▶ Request:
From the first line to the last, output the material exactly.

▶ Records for this task:
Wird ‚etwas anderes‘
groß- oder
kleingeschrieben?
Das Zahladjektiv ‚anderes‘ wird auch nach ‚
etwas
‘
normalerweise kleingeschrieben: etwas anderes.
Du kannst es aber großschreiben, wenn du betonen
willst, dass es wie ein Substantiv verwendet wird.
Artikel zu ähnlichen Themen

▶ Written response:
Wird ‚etwas anderes‘
groß- oder
kleingeschrieben?
Das Zahladjektiv ‚anderes‘ wird auch nach ‚
etwas
‘
normalerweise kleingeschrieben: etwas anderes.
Du kannst es aber großschreiben, wenn du betonen
willst, dass es wie ein Substantiv verwendet wird.
Artikel zu ähnlichen Themen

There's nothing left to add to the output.